BG: Oh, it’s ice cold. I’ve never been in such cold weather in my life! And, uh, because I was new, in the first week they put me on guard duty. It was two hour shifts–guard duty–and there was a machine gun and a machine gun was here and there was, uh, sandbags all around.
[00:19:25] BG: So I was responsible for the machine gun from, from, from be–be–between the hours of two and four in case anything happened. Now frankly I hadn’t shot a machine gun since I was in Fort Dix!
[00:19:39] I: Basic training.
[00:19:40] BG: Yeah. And then, remind you, I just got there. And so they gave it to me because that was the worst shift. You know, 9 to 10 that’s not so bad, but 2 to 4.

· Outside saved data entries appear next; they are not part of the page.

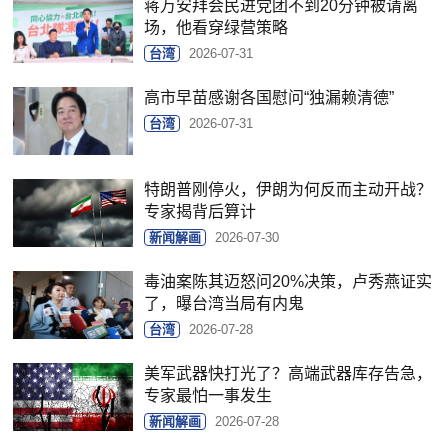
蒋万安拜会民进党团不到20分钟被请离
场，他看穿绿营策略
台湾
2026-07-31
高市早苗感谢各国慰问“独漏赖清德”
台湾
2026-07-31
特朗普刚停火，伊朗为何反而主动开战？
专家揭背后算计
新闻解画
2026-07-30
毒油案陈其迈怒问20%决策，卢秀燕证实
了，曝台湾当局有内鬼
台湾
2026-07-28
美军武器快打光了？高端武器库存告急，
专家最怕一事发生
新闻解画
2026-07-28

[00:19:51] I: So 2 to 4 in the morning?
[00:19:53] BG: And a full moon. Full moon. But that was the first time in the three or four days I was there that I heard the artillery pieces going off. Now, mind you, I come out of Fort Monmouth, New Jersey, signal corps. No artillery there, you know. That’s Fort Sill or one of the other army bases where you had, uh, artillery training.
[00:20:20] BG:But to make a long story short, what happened was that, uh, I heard…Now mind you that the battery was from here–the road was here–and we’ll just be behind, behind where Tom is sitting. And, uh, I heard ‘click, click, click, click, click, click, click.’ Now, mind you, I, I, I don’t know where that noise is coming from. It’s coming from the batteries. It was coming from all the artillery groups there.
[00:20:49] BG: They were getting ready to fire, they were all ready. And when I heard that barrage of cannons go off at the same time, [makes small screaming noises]. I got so scared I never heard it before, you know?
[00:21:01] I: So you were not aware of all those preparations?
[00:21:04] BG: No, no but I sure got there. Don’t think because, you know, there were people who got to Korea with one MOS and it never did something–they ended up as if they were doing it all their lives. You know, those were tough times. So, uh, I remember that as if it was yesterday.
[00:21:23] I: So you were scared to death, right?
BG: Oh, yeah. I was a kid. I was just a kid. 19 years old. ‘Oh, mommy! Where are you, mommy?’ You know.
[00:21:31] I: By the way, did you write back to your family?
BG: I did.
I: Uh-huh. What did you write?
[00:21:36] BG: Oh, that I was safe, I was somewhere in Pusan and that I–
I: So you lied to them?
[00:21:41] BG: I did. I did. I did. I’d tell my mother don’t worry about a thing, I’m okay. And for the most part–compared to the guys who were there in ‘50 and ‘51–it was a lot easier. But it was still…ya know, uh…but I would never tell my mother I was on the line.